(What is needed):
Look through the data below and count each line where the word "feet" appears. Reply with the count alone.

# # #

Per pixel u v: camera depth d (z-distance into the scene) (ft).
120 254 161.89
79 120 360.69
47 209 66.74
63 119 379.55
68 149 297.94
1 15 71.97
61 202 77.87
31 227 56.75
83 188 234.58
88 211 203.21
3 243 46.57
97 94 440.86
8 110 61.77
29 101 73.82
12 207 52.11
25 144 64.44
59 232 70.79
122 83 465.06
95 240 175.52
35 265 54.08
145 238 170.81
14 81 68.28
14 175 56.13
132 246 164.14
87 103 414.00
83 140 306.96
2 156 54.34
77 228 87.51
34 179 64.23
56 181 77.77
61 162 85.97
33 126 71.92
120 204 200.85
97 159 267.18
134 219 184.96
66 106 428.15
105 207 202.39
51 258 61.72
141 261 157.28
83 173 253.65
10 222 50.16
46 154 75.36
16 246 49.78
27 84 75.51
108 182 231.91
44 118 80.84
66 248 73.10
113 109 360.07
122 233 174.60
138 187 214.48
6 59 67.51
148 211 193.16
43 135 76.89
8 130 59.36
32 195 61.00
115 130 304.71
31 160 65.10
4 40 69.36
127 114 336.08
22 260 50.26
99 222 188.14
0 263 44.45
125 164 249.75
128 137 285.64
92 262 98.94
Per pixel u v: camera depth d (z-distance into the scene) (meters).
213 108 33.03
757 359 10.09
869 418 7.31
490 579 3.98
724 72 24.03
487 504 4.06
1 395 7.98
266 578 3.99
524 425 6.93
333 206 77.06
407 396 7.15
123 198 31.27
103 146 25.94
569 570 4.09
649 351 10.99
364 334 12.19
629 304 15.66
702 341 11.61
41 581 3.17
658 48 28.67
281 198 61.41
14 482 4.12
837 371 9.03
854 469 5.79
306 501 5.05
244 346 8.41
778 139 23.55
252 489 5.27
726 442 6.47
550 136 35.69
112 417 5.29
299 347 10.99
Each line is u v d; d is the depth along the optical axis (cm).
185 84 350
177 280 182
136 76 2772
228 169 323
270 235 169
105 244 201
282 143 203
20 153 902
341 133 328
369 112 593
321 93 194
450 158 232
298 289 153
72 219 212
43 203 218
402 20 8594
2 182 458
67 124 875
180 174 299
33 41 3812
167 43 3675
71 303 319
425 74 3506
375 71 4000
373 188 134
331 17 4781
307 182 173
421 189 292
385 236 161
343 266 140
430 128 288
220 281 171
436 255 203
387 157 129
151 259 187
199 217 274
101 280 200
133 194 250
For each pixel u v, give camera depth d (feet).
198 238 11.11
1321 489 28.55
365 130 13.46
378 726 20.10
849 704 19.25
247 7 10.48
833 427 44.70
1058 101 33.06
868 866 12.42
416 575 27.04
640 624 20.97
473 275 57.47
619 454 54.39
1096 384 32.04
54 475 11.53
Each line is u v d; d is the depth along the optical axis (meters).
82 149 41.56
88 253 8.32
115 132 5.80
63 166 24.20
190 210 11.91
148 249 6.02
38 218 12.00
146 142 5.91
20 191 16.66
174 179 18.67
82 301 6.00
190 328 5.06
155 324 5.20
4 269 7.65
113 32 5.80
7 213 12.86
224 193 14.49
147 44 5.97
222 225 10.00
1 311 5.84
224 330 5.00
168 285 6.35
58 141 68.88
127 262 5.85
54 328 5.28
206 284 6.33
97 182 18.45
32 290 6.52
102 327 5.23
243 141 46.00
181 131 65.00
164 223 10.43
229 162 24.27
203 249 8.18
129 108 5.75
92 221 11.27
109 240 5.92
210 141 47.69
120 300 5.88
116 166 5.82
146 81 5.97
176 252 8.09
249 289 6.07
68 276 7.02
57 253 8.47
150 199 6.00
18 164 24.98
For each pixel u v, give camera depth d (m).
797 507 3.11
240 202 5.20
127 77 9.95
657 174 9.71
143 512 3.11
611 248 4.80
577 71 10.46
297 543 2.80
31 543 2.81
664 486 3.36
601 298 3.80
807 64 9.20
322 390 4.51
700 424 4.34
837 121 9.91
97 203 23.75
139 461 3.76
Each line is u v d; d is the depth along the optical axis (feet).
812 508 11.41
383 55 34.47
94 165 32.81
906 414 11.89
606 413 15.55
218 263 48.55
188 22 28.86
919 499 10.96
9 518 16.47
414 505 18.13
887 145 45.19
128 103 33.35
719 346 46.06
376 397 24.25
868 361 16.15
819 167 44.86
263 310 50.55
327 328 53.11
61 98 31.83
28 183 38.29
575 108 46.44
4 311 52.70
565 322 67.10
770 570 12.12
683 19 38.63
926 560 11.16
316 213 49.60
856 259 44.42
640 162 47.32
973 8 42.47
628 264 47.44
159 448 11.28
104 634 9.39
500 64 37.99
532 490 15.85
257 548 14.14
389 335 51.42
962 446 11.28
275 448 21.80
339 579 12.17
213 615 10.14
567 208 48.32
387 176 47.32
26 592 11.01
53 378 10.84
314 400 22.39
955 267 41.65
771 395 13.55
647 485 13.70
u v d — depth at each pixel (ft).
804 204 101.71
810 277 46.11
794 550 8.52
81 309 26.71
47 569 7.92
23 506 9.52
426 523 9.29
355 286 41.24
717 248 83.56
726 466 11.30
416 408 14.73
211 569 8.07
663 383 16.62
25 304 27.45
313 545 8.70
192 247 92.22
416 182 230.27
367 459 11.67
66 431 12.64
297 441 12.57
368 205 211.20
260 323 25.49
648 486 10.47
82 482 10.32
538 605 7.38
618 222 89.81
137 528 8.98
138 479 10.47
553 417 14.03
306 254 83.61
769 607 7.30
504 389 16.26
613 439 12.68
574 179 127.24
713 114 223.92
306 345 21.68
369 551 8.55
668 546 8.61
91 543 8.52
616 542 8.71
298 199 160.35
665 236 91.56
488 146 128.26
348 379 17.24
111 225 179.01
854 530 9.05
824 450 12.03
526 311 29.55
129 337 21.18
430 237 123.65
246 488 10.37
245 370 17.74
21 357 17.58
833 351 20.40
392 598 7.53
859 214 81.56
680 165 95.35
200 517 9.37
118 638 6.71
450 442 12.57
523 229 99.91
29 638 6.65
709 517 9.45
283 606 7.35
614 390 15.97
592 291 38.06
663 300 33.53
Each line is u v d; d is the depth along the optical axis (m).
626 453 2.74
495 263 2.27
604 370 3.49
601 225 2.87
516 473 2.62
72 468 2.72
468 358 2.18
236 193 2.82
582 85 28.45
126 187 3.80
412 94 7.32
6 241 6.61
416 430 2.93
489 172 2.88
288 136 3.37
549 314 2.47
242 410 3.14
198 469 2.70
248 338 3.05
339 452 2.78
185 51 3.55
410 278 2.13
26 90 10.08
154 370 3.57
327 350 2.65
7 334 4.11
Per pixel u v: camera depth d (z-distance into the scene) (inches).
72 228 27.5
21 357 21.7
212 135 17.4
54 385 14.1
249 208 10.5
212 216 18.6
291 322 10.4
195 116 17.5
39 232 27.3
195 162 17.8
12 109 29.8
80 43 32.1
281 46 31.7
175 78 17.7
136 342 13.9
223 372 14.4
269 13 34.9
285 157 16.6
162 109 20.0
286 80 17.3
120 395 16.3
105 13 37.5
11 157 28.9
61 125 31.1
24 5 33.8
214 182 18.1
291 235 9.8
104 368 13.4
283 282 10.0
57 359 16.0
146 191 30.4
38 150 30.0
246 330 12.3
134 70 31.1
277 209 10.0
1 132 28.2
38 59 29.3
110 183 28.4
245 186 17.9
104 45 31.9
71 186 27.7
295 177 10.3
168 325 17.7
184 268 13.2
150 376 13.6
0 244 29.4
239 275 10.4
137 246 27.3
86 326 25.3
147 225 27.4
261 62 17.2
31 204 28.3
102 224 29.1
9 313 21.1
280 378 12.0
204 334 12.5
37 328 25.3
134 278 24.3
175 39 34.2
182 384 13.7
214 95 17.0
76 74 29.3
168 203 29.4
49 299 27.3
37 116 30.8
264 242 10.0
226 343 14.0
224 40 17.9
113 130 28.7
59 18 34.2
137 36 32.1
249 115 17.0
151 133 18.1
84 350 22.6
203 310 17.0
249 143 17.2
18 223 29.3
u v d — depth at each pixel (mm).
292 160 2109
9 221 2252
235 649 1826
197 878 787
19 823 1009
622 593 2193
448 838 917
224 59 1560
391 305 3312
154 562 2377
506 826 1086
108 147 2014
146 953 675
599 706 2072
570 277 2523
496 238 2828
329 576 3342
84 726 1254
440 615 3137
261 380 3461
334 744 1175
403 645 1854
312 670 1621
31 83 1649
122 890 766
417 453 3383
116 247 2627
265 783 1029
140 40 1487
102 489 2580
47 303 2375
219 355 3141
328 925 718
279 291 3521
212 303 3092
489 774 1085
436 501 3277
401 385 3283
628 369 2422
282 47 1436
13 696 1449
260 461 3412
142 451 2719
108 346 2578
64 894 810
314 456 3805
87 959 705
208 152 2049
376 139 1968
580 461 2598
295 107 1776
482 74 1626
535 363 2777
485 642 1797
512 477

# # #

(Solved exercise):
2